(Available data)
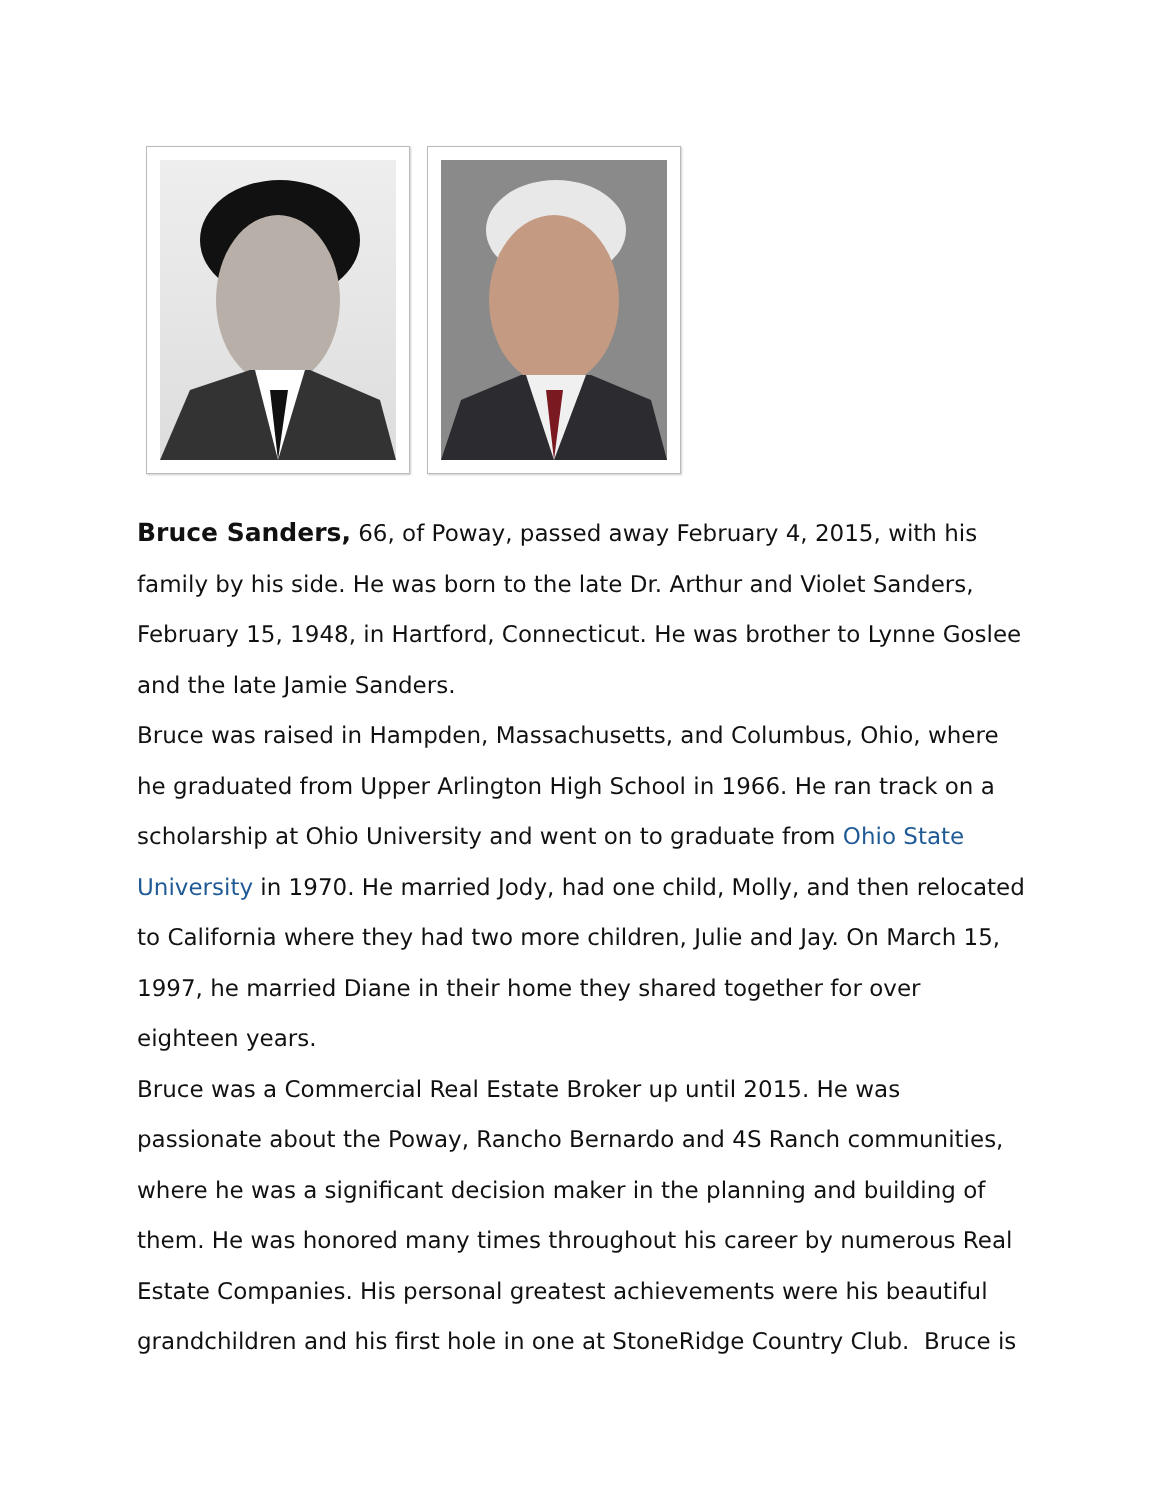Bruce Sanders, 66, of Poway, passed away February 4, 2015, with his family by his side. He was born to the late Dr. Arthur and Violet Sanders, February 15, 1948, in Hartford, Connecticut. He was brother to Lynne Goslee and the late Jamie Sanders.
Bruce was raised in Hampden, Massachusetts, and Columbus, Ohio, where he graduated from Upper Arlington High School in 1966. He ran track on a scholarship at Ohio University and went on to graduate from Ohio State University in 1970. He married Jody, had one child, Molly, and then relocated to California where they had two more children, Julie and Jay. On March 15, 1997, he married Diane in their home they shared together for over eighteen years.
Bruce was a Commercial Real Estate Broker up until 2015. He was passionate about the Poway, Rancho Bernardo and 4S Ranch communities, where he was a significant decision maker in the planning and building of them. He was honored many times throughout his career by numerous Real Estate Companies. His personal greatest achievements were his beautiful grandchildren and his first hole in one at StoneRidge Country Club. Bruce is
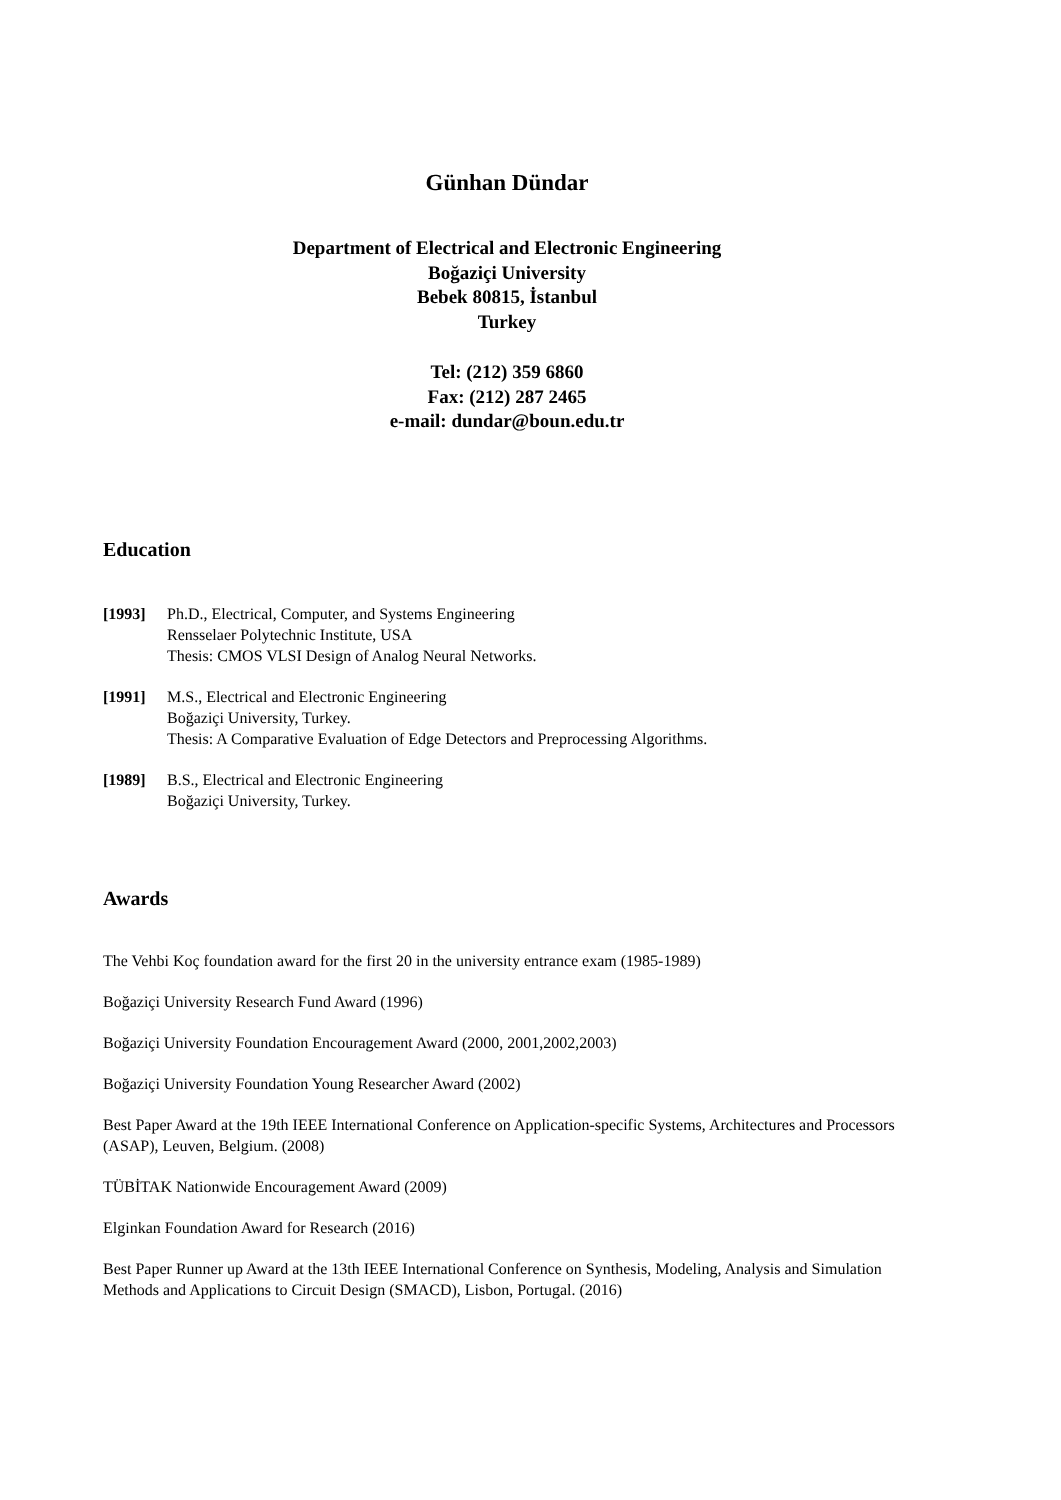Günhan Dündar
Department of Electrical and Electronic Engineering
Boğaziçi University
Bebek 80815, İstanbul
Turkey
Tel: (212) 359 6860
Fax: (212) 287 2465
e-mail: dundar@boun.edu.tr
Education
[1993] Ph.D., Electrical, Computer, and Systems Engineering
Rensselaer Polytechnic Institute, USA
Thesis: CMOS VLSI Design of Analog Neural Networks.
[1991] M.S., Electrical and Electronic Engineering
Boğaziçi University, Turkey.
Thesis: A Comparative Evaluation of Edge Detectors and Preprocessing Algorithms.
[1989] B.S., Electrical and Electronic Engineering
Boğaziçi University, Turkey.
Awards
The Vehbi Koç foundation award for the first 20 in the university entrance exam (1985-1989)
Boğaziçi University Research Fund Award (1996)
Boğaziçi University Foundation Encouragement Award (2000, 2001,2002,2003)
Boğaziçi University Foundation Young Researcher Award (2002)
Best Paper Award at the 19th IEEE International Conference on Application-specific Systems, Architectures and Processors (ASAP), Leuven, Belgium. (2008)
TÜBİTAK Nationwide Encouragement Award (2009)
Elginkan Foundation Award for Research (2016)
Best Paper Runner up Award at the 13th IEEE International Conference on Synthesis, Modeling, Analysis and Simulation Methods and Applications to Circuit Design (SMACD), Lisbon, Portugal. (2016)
(End Available data)
(Available data)
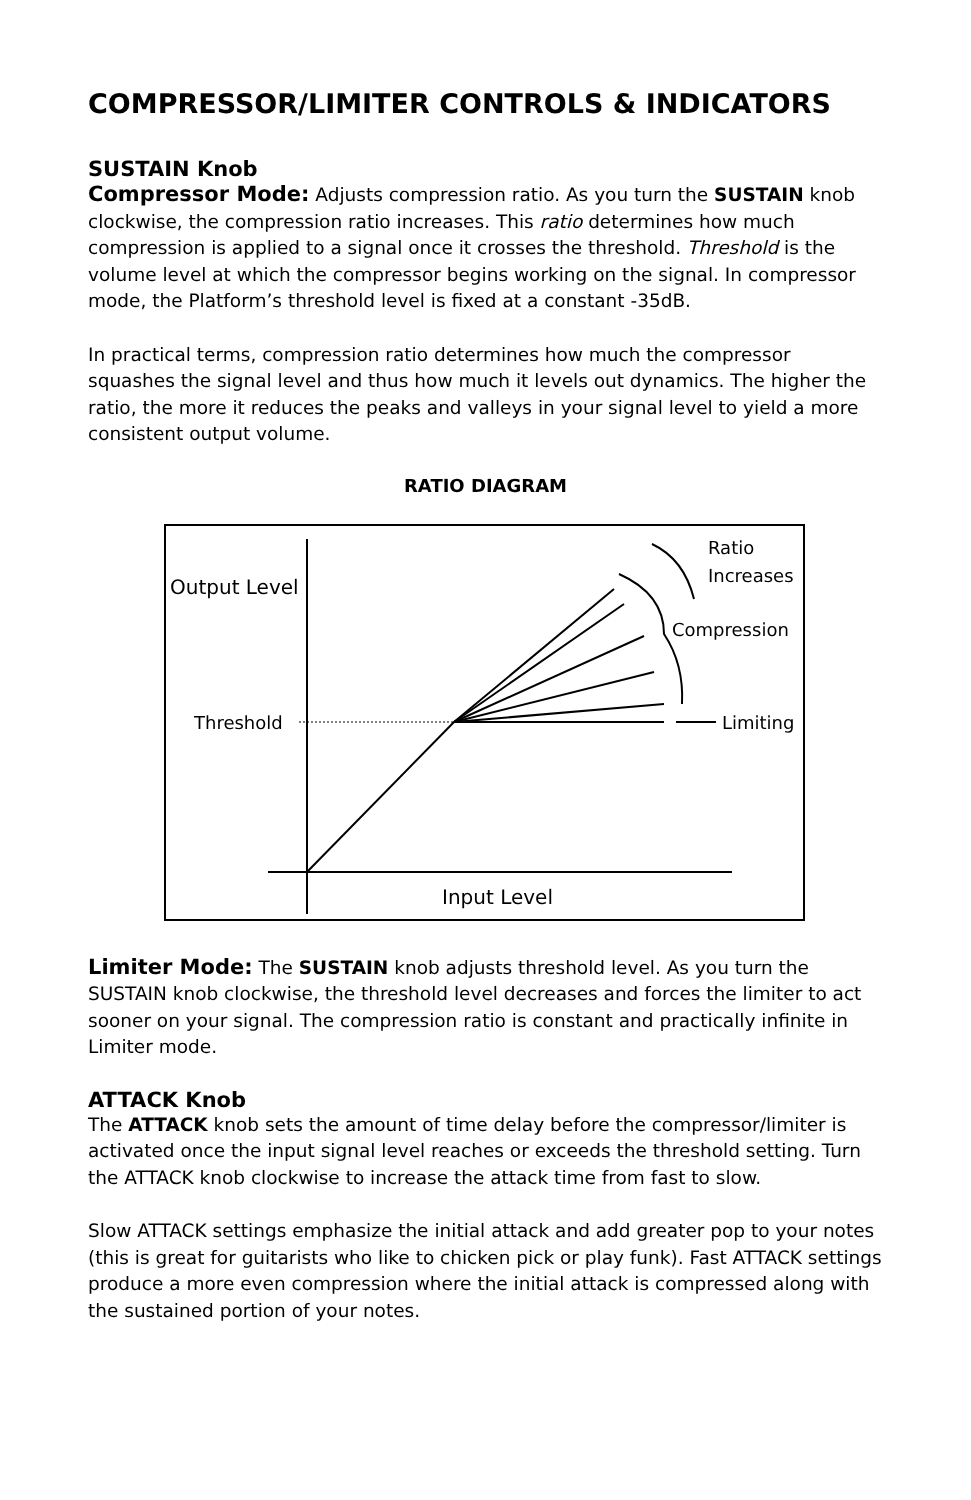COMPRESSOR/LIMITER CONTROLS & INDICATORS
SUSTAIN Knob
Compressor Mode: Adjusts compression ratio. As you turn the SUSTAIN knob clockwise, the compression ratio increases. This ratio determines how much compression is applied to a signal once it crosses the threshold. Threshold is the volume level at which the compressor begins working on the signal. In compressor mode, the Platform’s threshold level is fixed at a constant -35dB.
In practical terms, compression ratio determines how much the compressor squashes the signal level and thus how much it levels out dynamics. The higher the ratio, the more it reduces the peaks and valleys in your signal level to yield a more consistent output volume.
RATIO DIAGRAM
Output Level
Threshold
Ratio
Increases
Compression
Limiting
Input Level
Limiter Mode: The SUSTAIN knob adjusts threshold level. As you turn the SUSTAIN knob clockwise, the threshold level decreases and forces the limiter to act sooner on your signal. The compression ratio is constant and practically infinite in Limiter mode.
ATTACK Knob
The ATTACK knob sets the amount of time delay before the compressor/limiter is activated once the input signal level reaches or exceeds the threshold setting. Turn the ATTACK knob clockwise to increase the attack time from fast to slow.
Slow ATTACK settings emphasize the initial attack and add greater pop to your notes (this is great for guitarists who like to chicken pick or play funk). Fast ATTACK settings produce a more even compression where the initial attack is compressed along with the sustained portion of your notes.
(End Available data)
Required work:
Once the line with "Günhan Dündar" is found above, print it and every line after it through the line with "Elginkan Foundation Award for Research (2016)", exactly. Pictures stay out.

Solution to the problem:
Günhan Dündar
Department of Electrical and Electronic Engineering
Boğaziçi University
Bebek 80815, İstanbul
Turkey
Tel: (212) 359 6860
Fax: (212) 287 2465
e-mail: dundar@boun.edu.tr
Education
[1993] Ph.D., Electrical, Computer, and Systems Engineering
Rensselaer Polytechnic Institute, USA
Thesis: CMOS VLSI Design of Analog Neural Networks.
[1991] M.S., Electrical and Electronic Engineering
Boğaziçi University, Turkey.
Thesis: A Comparative Evaluation of Edge Detectors and Preprocessing Algorithms.
[1989] B.S., Electrical and Electronic Engineering
Boğaziçi University, Turkey.
Awards
The Vehbi Koç foundation award for the first 20 in the university entrance exam (1985-1989)
Boğaziçi University Research Fund Award (1996)
Boğaziçi University Foundation Encouragement Award (2000, 2001,2002,2003)
Boğaziçi University Foundation Young Researcher Award (2002)
Best Paper Award at the 19th IEEE International Conference on Application-specific Systems, Architectures and Processors (ASAP), Leuven, Belgium. (2008)
TÜBİTAK Nationwide Encouragement Award (2009)
Elginkan Foundation Award for Research (2016)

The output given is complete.